[Collected data]
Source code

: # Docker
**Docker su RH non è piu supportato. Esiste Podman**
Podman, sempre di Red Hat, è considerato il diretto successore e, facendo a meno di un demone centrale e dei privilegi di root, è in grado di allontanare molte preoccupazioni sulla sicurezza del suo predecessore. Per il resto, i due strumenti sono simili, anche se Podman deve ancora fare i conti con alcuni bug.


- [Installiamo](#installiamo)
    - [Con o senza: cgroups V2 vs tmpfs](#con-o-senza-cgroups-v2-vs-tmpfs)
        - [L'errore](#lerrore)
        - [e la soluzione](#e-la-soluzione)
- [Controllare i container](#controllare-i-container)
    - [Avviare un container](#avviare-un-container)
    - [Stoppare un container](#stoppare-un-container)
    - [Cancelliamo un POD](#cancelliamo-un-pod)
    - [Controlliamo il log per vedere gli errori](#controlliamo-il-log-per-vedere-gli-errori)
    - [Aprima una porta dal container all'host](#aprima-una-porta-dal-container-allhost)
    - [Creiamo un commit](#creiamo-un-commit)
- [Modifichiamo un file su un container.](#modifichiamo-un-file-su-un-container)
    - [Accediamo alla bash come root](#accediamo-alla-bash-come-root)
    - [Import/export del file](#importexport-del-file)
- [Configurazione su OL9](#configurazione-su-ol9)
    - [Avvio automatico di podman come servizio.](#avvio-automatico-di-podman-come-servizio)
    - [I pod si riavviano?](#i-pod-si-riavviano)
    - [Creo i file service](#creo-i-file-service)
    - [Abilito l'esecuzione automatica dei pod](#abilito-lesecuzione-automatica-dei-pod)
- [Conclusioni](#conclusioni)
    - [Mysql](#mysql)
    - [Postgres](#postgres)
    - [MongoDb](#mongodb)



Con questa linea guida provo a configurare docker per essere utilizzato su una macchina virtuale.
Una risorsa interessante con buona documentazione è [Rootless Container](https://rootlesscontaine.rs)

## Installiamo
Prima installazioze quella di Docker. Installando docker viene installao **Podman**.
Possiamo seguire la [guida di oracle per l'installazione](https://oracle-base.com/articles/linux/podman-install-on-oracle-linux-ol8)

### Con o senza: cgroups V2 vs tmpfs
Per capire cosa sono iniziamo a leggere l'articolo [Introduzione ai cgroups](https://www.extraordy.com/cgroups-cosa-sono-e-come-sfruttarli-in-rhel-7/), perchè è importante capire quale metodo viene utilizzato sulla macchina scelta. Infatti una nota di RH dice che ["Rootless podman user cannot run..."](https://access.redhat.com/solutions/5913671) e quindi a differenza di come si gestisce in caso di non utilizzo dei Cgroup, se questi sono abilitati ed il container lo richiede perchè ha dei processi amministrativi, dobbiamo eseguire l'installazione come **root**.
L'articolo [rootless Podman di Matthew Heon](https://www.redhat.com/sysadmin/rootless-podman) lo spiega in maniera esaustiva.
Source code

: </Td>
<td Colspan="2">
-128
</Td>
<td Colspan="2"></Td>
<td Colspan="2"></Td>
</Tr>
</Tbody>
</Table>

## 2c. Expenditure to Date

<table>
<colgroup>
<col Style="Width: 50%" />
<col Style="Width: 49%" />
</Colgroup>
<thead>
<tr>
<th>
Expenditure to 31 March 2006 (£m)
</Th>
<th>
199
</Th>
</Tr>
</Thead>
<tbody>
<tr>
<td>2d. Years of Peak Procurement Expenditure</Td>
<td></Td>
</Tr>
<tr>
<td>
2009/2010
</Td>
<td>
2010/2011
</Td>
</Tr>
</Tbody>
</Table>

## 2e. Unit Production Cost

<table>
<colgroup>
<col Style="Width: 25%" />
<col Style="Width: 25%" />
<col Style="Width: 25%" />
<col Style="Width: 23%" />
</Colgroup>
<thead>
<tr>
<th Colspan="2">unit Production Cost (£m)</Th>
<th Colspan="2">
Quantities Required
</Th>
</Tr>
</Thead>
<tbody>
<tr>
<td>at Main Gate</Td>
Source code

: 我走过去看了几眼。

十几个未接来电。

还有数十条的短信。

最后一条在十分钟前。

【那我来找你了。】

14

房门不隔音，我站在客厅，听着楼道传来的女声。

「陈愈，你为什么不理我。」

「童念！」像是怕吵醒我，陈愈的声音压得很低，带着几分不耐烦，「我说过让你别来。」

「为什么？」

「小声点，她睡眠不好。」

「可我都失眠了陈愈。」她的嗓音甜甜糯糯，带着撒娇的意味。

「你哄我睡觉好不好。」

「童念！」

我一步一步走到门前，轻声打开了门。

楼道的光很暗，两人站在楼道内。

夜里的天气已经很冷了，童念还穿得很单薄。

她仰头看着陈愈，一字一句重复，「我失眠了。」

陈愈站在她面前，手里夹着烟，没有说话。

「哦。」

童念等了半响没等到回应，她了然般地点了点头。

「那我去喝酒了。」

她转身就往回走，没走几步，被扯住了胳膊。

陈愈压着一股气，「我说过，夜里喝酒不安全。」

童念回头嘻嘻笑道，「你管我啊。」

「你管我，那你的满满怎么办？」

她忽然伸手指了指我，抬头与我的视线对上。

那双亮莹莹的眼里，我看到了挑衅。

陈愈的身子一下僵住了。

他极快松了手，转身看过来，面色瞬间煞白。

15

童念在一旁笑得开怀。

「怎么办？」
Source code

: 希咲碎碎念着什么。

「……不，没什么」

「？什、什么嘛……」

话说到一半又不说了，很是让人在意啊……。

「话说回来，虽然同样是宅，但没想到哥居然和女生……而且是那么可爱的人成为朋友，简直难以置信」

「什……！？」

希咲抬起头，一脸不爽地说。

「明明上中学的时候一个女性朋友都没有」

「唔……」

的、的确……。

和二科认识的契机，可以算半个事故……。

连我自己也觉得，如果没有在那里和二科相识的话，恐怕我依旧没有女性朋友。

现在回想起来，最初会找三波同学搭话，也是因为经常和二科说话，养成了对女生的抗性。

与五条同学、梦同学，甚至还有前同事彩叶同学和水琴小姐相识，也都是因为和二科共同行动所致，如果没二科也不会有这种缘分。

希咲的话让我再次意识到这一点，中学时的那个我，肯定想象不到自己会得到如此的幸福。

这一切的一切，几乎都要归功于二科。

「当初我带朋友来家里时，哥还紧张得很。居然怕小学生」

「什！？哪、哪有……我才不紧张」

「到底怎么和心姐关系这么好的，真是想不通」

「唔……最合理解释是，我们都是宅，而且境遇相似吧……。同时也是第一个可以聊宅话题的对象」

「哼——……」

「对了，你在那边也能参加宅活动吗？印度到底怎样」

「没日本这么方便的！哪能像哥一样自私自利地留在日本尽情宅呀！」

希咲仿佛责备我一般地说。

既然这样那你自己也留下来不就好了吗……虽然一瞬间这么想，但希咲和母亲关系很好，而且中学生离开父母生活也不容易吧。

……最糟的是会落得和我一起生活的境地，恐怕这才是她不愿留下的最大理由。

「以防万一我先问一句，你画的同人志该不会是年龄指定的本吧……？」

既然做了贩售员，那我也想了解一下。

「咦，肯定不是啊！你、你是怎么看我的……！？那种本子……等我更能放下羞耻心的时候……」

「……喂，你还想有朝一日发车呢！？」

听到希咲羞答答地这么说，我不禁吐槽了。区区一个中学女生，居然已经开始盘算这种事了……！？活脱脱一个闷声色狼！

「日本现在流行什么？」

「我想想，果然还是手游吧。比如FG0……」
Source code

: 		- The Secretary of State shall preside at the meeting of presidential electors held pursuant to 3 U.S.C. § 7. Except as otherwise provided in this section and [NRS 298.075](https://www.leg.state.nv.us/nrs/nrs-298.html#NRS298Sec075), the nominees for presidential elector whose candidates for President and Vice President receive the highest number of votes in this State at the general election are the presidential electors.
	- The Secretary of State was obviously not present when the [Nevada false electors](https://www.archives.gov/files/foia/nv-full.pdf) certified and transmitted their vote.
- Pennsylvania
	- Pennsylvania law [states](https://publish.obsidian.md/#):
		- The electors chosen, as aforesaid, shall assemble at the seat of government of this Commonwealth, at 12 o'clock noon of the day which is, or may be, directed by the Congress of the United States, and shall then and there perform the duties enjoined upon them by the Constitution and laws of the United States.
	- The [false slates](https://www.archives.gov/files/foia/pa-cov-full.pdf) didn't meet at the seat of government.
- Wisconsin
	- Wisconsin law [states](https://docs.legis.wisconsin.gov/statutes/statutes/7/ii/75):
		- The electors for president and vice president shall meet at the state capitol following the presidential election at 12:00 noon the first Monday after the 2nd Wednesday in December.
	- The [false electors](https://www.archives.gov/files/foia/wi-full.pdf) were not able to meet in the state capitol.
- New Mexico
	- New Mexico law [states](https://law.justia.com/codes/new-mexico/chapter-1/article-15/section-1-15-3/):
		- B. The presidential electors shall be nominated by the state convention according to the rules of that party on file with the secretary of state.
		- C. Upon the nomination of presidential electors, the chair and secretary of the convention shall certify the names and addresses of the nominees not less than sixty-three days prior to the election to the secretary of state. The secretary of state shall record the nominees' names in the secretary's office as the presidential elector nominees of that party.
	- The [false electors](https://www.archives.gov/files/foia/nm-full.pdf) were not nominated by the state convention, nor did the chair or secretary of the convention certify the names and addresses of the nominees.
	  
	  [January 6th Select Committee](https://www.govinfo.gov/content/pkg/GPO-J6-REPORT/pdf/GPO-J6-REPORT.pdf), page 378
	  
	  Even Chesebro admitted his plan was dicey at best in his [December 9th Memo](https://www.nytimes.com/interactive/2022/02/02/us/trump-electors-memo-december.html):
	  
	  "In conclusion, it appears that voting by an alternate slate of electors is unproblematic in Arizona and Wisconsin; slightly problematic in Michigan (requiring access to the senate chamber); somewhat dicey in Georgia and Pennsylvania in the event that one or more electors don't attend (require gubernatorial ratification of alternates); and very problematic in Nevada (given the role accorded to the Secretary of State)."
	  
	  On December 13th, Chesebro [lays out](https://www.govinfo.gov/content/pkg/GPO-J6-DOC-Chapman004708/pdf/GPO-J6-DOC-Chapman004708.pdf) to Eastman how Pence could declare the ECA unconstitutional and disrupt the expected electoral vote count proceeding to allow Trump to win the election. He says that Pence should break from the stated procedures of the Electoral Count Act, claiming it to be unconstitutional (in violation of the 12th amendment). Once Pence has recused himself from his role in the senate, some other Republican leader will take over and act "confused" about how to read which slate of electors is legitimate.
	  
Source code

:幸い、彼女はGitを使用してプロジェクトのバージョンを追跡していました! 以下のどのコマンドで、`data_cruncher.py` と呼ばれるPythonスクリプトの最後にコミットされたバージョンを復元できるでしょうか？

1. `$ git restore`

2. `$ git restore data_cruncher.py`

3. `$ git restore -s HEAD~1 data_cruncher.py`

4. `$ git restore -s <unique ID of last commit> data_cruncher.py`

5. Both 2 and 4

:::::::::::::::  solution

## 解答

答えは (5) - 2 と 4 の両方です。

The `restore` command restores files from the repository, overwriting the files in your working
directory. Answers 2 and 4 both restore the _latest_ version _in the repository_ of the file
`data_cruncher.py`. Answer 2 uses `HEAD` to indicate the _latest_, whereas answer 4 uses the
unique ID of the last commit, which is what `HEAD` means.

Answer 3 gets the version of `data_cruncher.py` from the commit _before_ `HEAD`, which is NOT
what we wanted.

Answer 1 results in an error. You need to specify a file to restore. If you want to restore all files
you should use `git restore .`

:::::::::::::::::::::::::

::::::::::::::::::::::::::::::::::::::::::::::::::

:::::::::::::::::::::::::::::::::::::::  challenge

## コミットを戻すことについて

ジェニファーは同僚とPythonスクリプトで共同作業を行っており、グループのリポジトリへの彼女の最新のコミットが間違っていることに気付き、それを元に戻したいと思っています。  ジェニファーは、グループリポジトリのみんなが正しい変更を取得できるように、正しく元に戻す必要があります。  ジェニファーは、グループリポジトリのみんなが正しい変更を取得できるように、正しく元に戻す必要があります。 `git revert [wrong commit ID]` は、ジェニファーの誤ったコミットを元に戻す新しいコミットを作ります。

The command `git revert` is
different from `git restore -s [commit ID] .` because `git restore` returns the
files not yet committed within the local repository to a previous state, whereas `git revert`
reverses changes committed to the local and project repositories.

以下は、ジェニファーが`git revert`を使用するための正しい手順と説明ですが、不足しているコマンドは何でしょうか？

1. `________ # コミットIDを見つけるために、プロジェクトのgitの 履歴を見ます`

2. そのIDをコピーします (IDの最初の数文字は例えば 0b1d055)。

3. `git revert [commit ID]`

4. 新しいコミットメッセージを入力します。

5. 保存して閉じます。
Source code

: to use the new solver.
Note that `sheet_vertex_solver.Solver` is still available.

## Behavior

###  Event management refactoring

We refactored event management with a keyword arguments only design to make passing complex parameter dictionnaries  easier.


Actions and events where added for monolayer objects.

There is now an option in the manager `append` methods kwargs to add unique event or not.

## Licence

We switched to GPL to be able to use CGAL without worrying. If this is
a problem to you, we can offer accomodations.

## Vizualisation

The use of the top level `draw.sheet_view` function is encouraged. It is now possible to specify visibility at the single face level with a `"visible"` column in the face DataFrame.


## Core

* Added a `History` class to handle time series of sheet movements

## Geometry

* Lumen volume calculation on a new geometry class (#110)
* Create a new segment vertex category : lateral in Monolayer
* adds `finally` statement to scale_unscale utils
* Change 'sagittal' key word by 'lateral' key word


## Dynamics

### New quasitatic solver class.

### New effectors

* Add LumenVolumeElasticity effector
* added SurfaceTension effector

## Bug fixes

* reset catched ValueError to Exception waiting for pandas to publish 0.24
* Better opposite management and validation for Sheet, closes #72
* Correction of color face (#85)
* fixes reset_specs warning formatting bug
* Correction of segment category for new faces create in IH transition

Activity: The word "from" appears in some lines of the data. Copy every one of those lines.

Exercise response:
	  On December 13th, Chesebro [lays out](https://www.govinfo.gov/content/pkg/GPO-J6-DOC-Chapman004708/pdf/GPO-J6-DOC-Chapman004708.pdf) to Eastman how Pence could declare the ECA unconstitutional and disrupt the expected electoral vote count proceeding to allow Trump to win the election. He says that Pence should break from the stated procedures of the Electoral Count Act, claiming it to be unconstitutional (in violation of the 12th amendment). Once Pence has recused himself from his role in the senate, some other Republican leader will take over and act "confused" about how to read which slate of electors is legitimate.
The `restore` command restores files from the repository, overwriting the files in your working
Answer 3 gets the version of `data_cruncher.py` from the commit _before_ `HEAD`, which is NOT
different from `git restore -s [commit ID] .` because `git restore` returns the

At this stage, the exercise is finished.